#### What you need to do:
Retype the source text of all the records below without changing a character, and leave the pictures out of your answer.

[[ Provided entries, beginning ]]

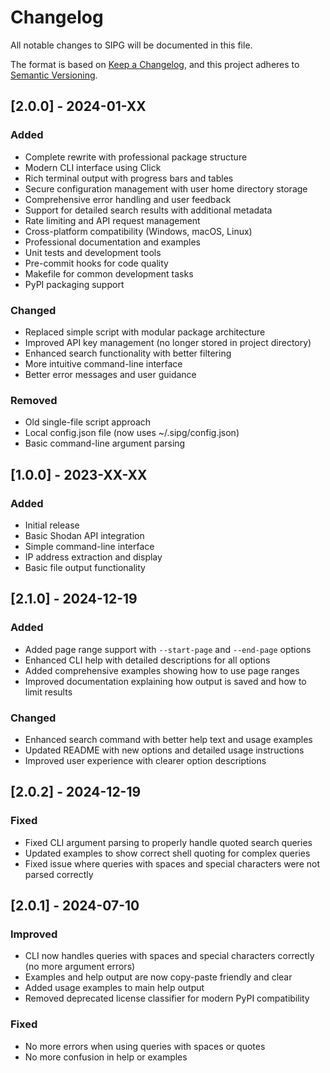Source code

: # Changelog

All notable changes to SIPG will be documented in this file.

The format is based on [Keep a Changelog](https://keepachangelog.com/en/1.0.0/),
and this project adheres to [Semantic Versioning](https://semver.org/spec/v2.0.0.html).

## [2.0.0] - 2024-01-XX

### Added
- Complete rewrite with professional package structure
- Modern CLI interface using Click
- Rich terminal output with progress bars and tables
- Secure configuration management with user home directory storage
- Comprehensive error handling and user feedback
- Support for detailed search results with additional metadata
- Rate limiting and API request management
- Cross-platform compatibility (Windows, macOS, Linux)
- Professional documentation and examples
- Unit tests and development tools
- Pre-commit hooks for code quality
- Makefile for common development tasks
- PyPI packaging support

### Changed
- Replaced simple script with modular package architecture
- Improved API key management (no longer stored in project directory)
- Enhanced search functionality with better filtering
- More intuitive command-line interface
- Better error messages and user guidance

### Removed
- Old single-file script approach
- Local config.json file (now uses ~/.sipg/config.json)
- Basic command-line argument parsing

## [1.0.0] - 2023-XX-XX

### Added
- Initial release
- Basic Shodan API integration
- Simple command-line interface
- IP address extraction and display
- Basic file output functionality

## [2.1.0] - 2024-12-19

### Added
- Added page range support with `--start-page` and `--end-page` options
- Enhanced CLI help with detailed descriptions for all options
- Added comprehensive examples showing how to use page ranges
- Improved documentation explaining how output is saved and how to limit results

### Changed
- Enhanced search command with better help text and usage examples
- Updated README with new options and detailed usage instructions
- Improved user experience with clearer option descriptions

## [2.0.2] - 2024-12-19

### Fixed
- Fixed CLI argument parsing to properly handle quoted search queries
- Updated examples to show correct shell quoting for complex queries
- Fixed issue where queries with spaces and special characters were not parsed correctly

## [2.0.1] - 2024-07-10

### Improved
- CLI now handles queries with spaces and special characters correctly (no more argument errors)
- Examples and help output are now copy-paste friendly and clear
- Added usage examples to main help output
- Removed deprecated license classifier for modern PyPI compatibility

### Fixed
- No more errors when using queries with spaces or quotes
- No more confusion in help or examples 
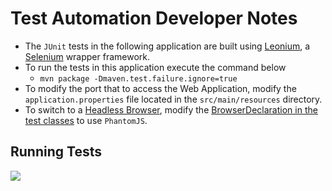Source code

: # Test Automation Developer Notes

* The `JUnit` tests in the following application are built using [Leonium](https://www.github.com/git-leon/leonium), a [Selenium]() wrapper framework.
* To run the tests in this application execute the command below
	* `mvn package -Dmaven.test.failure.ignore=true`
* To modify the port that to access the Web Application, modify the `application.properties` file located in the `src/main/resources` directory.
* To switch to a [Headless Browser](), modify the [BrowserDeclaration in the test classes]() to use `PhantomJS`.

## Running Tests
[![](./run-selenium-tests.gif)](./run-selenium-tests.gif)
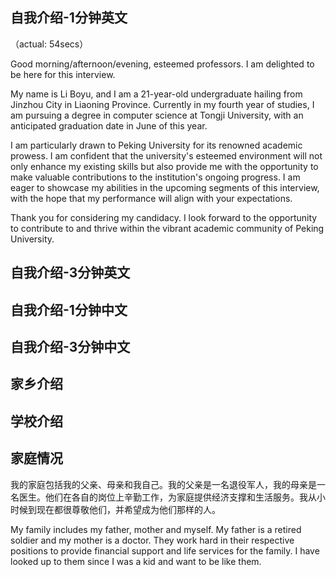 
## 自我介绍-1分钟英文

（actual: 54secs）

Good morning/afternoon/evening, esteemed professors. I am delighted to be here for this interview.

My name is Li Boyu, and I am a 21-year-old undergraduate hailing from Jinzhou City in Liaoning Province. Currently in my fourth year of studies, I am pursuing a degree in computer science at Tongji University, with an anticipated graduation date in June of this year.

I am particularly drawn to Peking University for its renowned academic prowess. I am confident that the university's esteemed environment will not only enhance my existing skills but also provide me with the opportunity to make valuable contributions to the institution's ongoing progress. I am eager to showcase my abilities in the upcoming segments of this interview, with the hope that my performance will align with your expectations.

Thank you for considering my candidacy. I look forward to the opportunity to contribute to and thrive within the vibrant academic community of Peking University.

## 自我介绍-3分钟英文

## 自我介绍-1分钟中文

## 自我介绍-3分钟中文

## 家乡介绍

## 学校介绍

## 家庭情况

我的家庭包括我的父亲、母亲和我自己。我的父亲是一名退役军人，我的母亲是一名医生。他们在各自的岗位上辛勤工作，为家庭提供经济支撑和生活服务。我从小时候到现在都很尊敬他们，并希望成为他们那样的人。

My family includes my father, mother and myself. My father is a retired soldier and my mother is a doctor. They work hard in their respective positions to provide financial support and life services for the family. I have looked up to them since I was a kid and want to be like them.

[[ Provided entries, end ]]

#### Result:
Source code

: # Changelog

All notable changes to SIPG will be documented in this file.

The format is based on [Keep a Changelog](https://keepachangelog.com/en/1.0.0/),
and this project adheres to [Semantic Versioning](https://semver.org/spec/v2.0.0.html).

## [2.0.0] - 2024-01-XX

### Added
- Complete rewrite with professional package structure
- Modern CLI interface using Click
- Rich terminal output with progress bars and tables
- Secure configuration management with user home directory storage
- Comprehensive error handling and user feedback
- Support for detailed search results with additional metadata
- Rate limiting and API request management
- Cross-platform compatibility (Windows, macOS, Linux)
- Professional documentation and examples
- Unit tests and development tools
- Pre-commit hooks for code quality
- Makefile for common development tasks
- PyPI packaging support

### Changed
- Replaced simple script with modular package architecture
- Improved API key management (no longer stored in project directory)
- Enhanced search functionality with better filtering
- More intuitive command-line interface
- Better error messages and user guidance

### Removed
- Old single-file script approach
- Local config.json file (now uses ~/.sipg/config.json)
- Basic command-line argument parsing

## [1.0.0] - 2023-XX-XX

### Added
- Initial release
- Basic Shodan API integration
- Simple command-line interface
- IP address extraction and display
- Basic file output functionality

## [2.1.0] - 2024-12-19

### Added
- Added page range support with `--start-page` and `--end-page` options
- Enhanced CLI help with detailed descriptions for all options
- Added comprehensive examples showing how to use page ranges
- Improved documentation explaining how output is saved and how to limit results

### Changed
- Enhanced search command with better help text and usage examples
- Updated README with new options and detailed usage instructions
- Improved user experience with clearer option descriptions

## [2.0.2] - 2024-12-19

### Fixed
- Fixed CLI argument parsing to properly handle quoted search queries
- Updated examples to show correct shell quoting for complex queries
- Fixed issue where queries with spaces and special characters were not parsed correctly

## [2.0.1] - 2024-07-10

### Improved
- CLI now handles queries with spaces and special characters correctly (no more argument errors)
- Examples and help output are now copy-paste friendly and clear
- Added usage examples to main help output
- Removed deprecated license classifier for modern PyPI compatibility

### Fixed
- No more errors when using queries with spaces or quotes
- No more confusion in help or examples 
Source code

: # Test Automation Developer Notes

* The `JUnit` tests in the following application are built using [Leonium](https://www.github.com/git-leon/leonium), a [Selenium]() wrapper framework.
* To run the tests in this application execute the command below
	* `mvn package -Dmaven.test.failure.ignore=true`
* To modify the port that to access the Web Application, modify the `application.properties` file located in the `src/main/resources` directory.
* To switch to a [Headless Browser](), modify the [BrowserDeclaration in the test classes]() to use `PhantomJS`.

## Running Tests
[![](./run-selenium-tests.gif)](./run-selenium-tests.gif)
## 自我介绍-1分钟英文

（actual: 54secs）

Good morning/afternoon/evening, esteemed professors. I am delighted to be here for this interview.

My name is Li Boyu, and I am a 21-year-old undergraduate hailing from Jinzhou City in Liaoning Province. Currently in my fourth year of studies, I am pursuing a degree in computer science at Tongji University, with an anticipated graduation date in June of this year.

I am particularly drawn to Peking University for its renowned academic prowess. I am confident that the university's esteemed environment will not only enhance my existing skills but also provide me with the opportunity to make valuable contributions to the institution's ongoing progress. I am eager to showcase my abilities in the upcoming segments of this interview, with the hope that my performance will align with your expectations.

Thank you for considering my candidacy. I look forward to the opportunity to contribute to and thrive within the vibrant academic community of Peking University.

## 自我介绍-3分钟英文

## 自我介绍-1分钟中文

## 自我介绍-3分钟中文

## 家乡介绍

## 学校介绍

## 家庭情况

我的家庭包括我的父亲、母亲和我自己。我的父亲是一名退役军人，我的母亲是一名医生。他们在各自的岗位上辛勤工作，为家庭提供经济支撑和生活服务。我从小时候到现在都很尊敬他们，并希望成为他们那样的人。

My family includes my father, mother and myself. My father is a retired soldier and my mother is a doctor. They work hard in their respective positions to provide financial support and life services for the family. I have looked up to them since I was a kid and want to be like them.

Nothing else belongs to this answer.